* Required work *
Using the source text below, format the lines from the one containing "the genie said." through the one containing "from you, the", both included, as a Markdown table with the columns No. and Line. Number each line in order and omit blank lines.

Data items
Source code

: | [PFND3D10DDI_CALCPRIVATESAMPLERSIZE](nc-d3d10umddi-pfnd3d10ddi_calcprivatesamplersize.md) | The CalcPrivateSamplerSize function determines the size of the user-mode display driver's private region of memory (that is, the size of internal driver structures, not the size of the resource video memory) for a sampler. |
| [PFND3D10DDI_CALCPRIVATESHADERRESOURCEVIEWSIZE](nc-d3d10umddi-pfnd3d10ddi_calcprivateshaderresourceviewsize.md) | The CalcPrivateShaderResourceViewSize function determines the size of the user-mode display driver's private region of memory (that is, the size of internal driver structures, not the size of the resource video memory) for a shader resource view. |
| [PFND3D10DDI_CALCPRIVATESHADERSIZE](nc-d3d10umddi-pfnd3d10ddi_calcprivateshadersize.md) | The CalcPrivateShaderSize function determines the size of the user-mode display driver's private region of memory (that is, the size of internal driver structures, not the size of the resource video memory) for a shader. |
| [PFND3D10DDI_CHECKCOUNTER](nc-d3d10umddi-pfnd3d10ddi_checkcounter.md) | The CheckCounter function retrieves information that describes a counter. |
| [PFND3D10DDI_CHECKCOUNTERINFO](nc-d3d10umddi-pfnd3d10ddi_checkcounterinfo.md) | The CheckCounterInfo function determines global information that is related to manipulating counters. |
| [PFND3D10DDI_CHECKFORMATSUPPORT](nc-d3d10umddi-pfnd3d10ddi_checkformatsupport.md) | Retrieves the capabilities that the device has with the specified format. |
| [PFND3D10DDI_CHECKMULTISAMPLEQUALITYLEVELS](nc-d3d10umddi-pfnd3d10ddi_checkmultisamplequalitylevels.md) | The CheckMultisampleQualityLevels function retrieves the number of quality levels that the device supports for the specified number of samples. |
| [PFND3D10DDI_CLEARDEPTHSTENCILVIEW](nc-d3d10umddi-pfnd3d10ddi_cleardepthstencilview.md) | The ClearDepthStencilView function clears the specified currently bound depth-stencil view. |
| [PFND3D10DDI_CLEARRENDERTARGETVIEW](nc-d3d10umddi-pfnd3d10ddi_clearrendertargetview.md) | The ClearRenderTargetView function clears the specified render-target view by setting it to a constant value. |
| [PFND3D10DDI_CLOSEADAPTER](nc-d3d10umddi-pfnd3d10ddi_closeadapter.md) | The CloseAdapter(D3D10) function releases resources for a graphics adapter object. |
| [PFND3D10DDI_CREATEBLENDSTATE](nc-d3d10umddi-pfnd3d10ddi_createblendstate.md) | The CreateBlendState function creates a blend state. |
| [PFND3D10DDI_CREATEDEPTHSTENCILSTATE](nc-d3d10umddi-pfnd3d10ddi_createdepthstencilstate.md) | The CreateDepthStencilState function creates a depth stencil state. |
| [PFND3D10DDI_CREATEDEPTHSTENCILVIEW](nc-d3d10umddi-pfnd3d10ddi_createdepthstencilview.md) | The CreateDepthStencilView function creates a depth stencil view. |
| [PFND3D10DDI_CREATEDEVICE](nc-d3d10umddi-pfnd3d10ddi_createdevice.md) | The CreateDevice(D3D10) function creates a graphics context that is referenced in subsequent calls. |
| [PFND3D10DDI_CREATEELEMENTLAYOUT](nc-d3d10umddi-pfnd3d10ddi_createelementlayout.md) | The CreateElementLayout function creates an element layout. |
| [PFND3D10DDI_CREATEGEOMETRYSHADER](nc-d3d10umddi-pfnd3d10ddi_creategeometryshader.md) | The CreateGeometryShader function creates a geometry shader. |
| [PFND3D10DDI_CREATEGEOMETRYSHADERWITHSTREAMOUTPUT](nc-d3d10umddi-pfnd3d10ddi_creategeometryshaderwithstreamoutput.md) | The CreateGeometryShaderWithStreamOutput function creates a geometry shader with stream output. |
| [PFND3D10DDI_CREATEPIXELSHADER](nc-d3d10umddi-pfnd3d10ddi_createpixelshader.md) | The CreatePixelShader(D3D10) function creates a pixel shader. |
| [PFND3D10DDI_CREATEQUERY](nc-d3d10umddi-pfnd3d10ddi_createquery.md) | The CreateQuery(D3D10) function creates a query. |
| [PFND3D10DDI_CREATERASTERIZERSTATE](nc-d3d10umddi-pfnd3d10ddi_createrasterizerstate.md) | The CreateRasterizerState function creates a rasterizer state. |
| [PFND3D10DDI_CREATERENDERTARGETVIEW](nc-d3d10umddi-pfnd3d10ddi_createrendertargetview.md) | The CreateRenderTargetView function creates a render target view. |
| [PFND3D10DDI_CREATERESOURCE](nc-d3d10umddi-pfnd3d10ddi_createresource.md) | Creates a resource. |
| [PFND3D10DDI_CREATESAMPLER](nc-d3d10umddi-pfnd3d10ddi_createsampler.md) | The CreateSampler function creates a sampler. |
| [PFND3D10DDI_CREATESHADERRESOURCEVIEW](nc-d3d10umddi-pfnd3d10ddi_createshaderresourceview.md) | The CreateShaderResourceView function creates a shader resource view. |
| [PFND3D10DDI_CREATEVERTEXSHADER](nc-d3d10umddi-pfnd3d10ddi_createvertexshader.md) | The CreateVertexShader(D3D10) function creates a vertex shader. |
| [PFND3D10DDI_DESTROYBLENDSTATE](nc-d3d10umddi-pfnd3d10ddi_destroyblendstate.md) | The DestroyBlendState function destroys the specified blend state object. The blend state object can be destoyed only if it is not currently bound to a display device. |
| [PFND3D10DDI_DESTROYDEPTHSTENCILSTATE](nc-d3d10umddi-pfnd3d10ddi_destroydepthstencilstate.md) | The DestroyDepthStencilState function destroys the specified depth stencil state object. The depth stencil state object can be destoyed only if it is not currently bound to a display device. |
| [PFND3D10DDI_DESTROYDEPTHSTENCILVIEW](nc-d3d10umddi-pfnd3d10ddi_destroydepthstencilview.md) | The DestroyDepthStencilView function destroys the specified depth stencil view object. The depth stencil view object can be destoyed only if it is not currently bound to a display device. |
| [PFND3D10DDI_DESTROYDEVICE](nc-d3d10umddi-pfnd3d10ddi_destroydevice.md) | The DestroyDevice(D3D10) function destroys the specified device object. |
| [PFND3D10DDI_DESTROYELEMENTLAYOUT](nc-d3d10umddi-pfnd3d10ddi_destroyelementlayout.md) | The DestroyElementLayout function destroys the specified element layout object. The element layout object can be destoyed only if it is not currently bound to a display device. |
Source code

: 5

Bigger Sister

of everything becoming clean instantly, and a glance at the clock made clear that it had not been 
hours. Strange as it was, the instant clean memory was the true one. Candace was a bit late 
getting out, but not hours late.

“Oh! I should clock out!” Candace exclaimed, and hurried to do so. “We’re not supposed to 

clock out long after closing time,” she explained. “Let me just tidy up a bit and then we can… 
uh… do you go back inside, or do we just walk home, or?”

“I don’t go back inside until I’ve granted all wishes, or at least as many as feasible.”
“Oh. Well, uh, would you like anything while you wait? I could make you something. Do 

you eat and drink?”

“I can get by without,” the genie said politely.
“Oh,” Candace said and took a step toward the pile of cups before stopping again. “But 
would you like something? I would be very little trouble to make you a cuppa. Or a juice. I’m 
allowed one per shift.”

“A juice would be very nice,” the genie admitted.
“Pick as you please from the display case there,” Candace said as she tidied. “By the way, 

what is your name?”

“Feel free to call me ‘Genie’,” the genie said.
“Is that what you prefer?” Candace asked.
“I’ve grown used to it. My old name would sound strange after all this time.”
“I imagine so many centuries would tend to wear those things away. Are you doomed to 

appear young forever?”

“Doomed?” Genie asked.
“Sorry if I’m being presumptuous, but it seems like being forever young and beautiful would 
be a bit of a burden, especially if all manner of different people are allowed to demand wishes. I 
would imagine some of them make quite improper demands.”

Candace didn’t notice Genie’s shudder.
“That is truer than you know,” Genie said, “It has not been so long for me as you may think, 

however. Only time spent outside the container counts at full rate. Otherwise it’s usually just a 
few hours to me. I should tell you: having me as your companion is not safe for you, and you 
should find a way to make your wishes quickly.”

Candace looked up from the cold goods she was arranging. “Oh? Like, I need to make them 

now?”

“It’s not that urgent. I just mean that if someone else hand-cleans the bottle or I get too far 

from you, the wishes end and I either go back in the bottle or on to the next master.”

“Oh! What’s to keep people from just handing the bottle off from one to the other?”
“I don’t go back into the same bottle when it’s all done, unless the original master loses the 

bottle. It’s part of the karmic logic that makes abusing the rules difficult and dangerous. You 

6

* Written reply *
| No. | Line |
|---|---|
| 1 | “Feel free to call me ‘Genie’,” the genie said. |
| 2 | “Is that what you prefer?” Candace asked. |
| 3 | “I’ve grown used to it. My old name would sound strange after all this time.” |
| 4 | “I imagine so many centuries would tend to wear those things away. Are you doomed to  |
| 5 | appear young forever?” |
| 6 | “Doomed?” Genie asked. |
| 7 | “Sorry if I’m being presumptuous, but it seems like being forever young and beautiful would  |
| 8 | be a bit of a burden, especially if all manner of different people are allowed to demand wishes. I  |
| 9 | would imagine some of them make quite improper demands.” |
| 10 | Candace didn’t notice Genie’s shudder. |
| 11 | “That is truer than you know,” Genie said, “It has not been so long for me as you may think,  |
| 12 | however. Only time spent outside the container counts at full rate. Otherwise it’s usually just a  |
| 13 | few hours to me. I should tell you: having me as your companion is not safe for you, and you  |
| 14 | should find a way to make your wishes quickly.” |
| 15 | Candace looked up from the cold goods she was arranging. “Oh? Like, I need to make them  |
| 16 | now?” |
| 17 | “It’s not that urgent. I just mean that if someone else hand-cleans the bottle or I get too far  |
| 18 | from you, the wishes end and I either go back in the bottle or on to the next master.” |